## Problem statement
Each record is to be copied exactly, with its pictures left behind.
+ + +
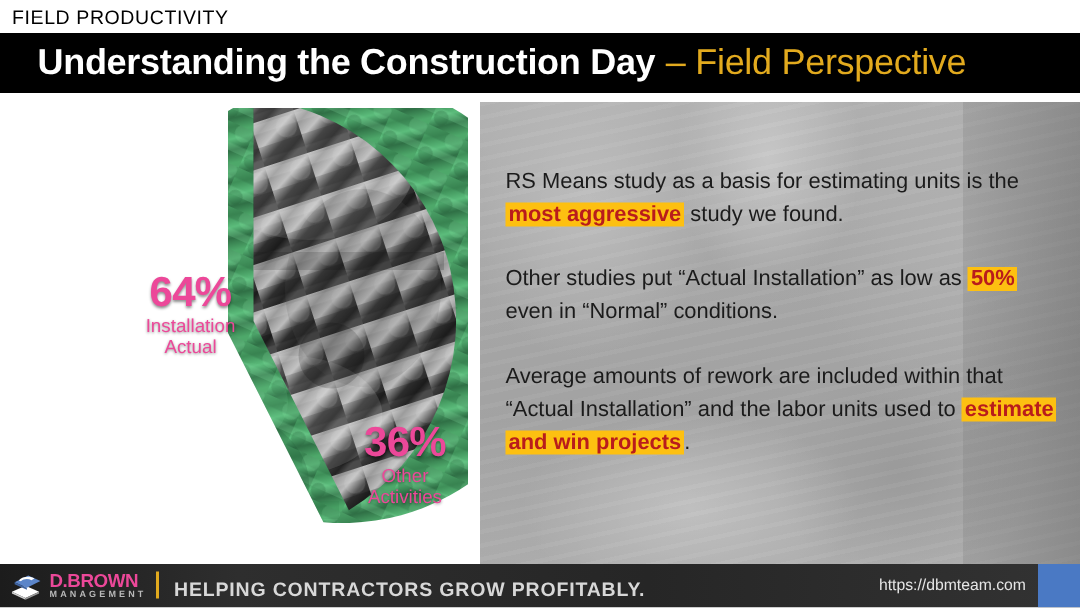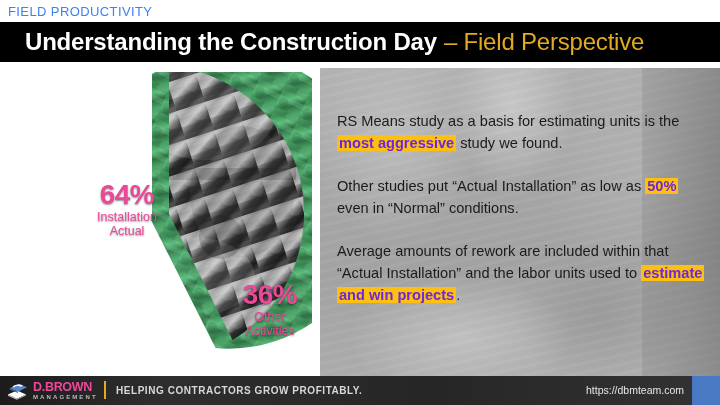--- a/index.html
+++ b/index.html
@@ -14,7 +14,7 @@
   
   .eyebrow{
     position:absolute;left:8px;top:4px;
-    font-size:13px;letter-spacing:.4px;color:#3b82f6;
+    font-size:13px;letter-spacing:.4px;color:#000000;
     font-weight:400;
   }
 

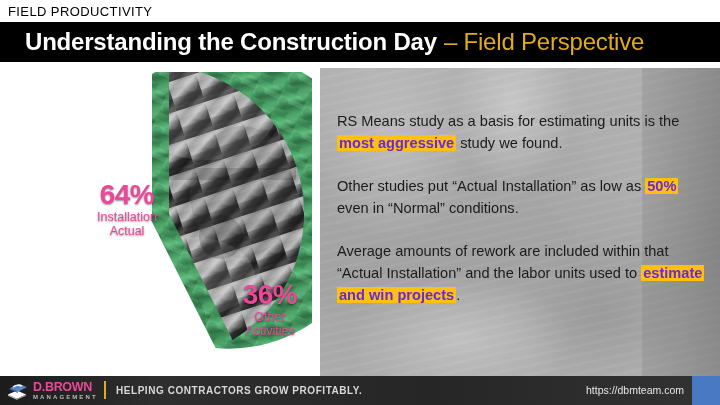--- a/index.html
+++ b/index.html
@@ -72,7 +72,7 @@
   .copy p{margin:0 0 21px 0;}
   .copy p:last-child{margin-bottom:0;}
   .hl{
-    background:#fdc011;color:#6d28d9;font-weight:bold;
+    background:#fdc011;color:#b91c1c;font-weight:bold;
     padding:0 2px;box-decoration-break:clone;-webkit-box-decoration-break:clone;
   }
 

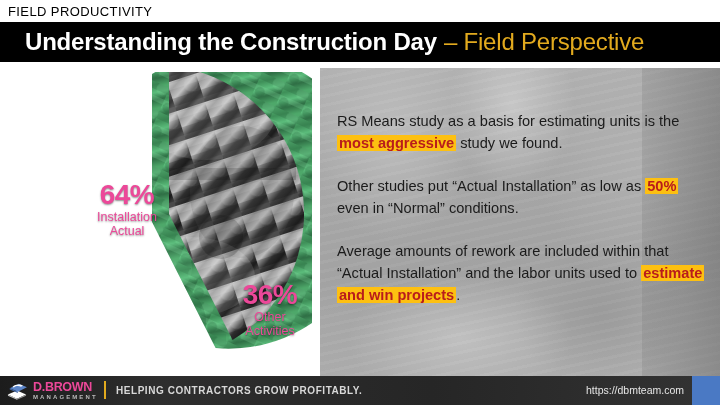--- a/index.html
+++ b/index.html
@@ -114,7 +114,7 @@
   }
   .tagline{
     position:absolute;left:116px;top:9px;
-    font-size:10px;font-weight:bold;letter-spacing:.55px;color:#d8d8d8;
+    font-size:13px;font-weight:bold;letter-spacing:.55px;color:#d8d8d8;
   }
   .site-url{
     position:absolute;right:36px;top:8px;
+ + +
## Answer space
--- a/index.html
+++ b/index.html
@@ -14,7 +14,7 @@
   
   .eyebrow{
     position:absolute;left:8px;top:4px;
-    font-size:13px;letter-spacing:.4px;color:#3b82f6;
+    font-size:13px;letter-spacing:.4px;color:#000000;
     font-weight:400;
   }
 

--- a/index.html
+++ b/index.html
@@ -72,7 +72,7 @@
   .copy p{margin:0 0 21px 0;}
   .copy p:last-child{margin-bottom:0;}
   .hl{
-    background:#fdc011;color:#6d28d9;font-weight:bold;
+    background:#fdc011;color:#b91c1c;font-weight:bold;
     padding:0 2px;box-decoration-break:clone;-webkit-box-decoration-break:clone;
   }
 

--- a/index.html
+++ b/index.html
@@ -114,7 +114,7 @@
   }
   .tagline{
     position:absolute;left:116px;top:9px;
-    font-size:10px;font-weight:bold;letter-spacing:.55px;color:#d8d8d8;
+    font-size:13px;font-weight:bold;letter-spacing:.55px;color:#d8d8d8;
   }
   .site-url{
     position:absolute;right:36px;top:8px;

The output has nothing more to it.